Friday, Jul. 20, 1962

Proper, but Innocuous

Trading on the New York Stock Exchange had closed down for the day of July 9, and in San Francisco, three time zones behind, the Pacific Coast Exchange had responded as usual by sinking into afternoon doldrums. Many brokers had left the floor and were just settling down to leisurely lunches in the dining room of the Merchants' Exchange Club when page boys began moving quickly from table to table whispering an urgent message: "The Federal Reserve Board has just cut the margin from 70% to 50%."

Throwing their napkins into the Crab Louis, or whatever else was before them, the San Francisco brokers rushed back to the exchange floor to handle the buy orders they knew would follow the news. In the 2 1/2 hours of trading still left, A.T. & T. which had closed in New York at 108 1/2, climbed to 110 in San Francisco, and General Electric (New York close: 63 3/8) rose to 66.

Six out of Six. Next day the rally spread to New York: the Dow-Jones industrial average opened nearly 16 points above the previous day's close, and trading volume more than doubled to 7,120,000 shares.

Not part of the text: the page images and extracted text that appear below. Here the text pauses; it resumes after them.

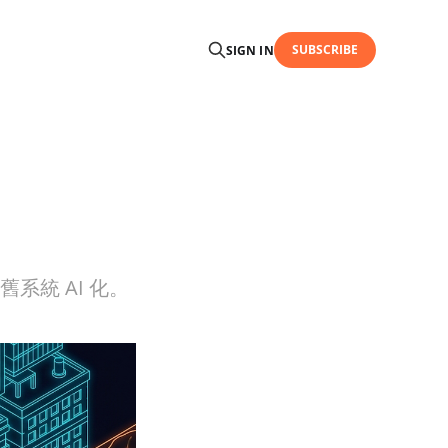
SUBSCRIBE
SIGN IN
系統 AI 化。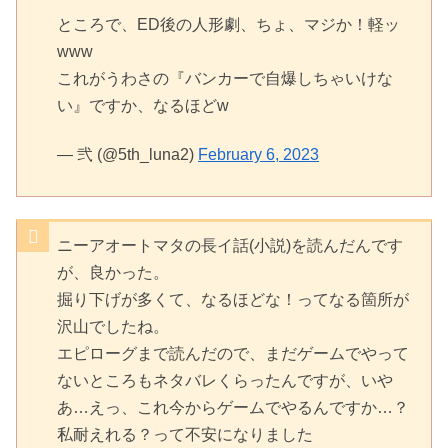
ところで、ED後の人形劇、ちょ、マジか！軽ッ
www
これがうわさの『バンカーで自爆しちゃいけな
い』ですか、なるほどw
— 弐 (@5th_luna2)
February 6, 2023
ニーアオートマタの長イ話(小説)を読んだんです
が、良かった。
掘り下げが多くて、なるほどな！ってなる箇所が
沢山でしたね。
エピローグまで読んだので、まだゲームでやって
ないところもネタバレくらったんですが、いや
あ…えっ、これ今からゲームでやるんですか…？
私耐えれる？って不安になりました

But by the end of the week, volume subsided to a modest 3,380,000 shares, and the Dow-Jones average settled back to 590.19, a gain of about 14 points for the week as a whole.

The week's gains were predictable. Six times since World War II the Federal Reserve Board has cut the margin requirement, and all six times there has been a sharp--but brief--upswing. Last week's rise was blunted, however, by professional traders, who seized the opportunity to sell off holdings they had been stuck with on Blue Monday. Such buying as the professionals did do was a highly selective search (see table) for strong profit potentials and intriguingly low price-earnings ratios.

Money & Desire. There were some who thought that in cutting the margins Federal Reserve Board Chairman William McChesney Martin had yielded to pressure from the Kennedy Administration and was trying to push stock prices back up. Actually, the Fed was only acting as it had in the past. The Fed was given the power to control margins in 1934 in order to prevent a repetition of 1929, when the crash was intensified by the vast number of speculators operating largely on credit. So when stock prices soar and speculators' borrowing increases, the Reserve Board raises margins as a damper. Traditionally, when credit to securities buyers falls about 10%, the Fed interprets it as a sign that speculative pressure has ended and cuts margins. Currently, credit to securities buyers stands at $5 billion--about 12% below the figure when the market started slipping from its alltime high last December; so, in the Fed's eyes, the time was ripe for a cut to what many brokers regard as the "normal" margin of 50%.

Presumably, both the Fed and the Administration are very aware that a margin cut does not by itself produce any sustained market advance. ''People don't lack the money to buy stocks; they lack the desire," says Heinz Biel of Wall Street's Emanuel, Deetjen & Co. Many Wall Streeters, in fact, believe that most of last week's rally was just a continuation of one that started a week earlier, and they look for it to peter out somewhere between 600 and 635 on the Dow-Jones average. The margin cut has done nothing to change their opinion. "It's a proper move, but innocuous," says Biel. "It doesn't do any harm; it doesn't do any good."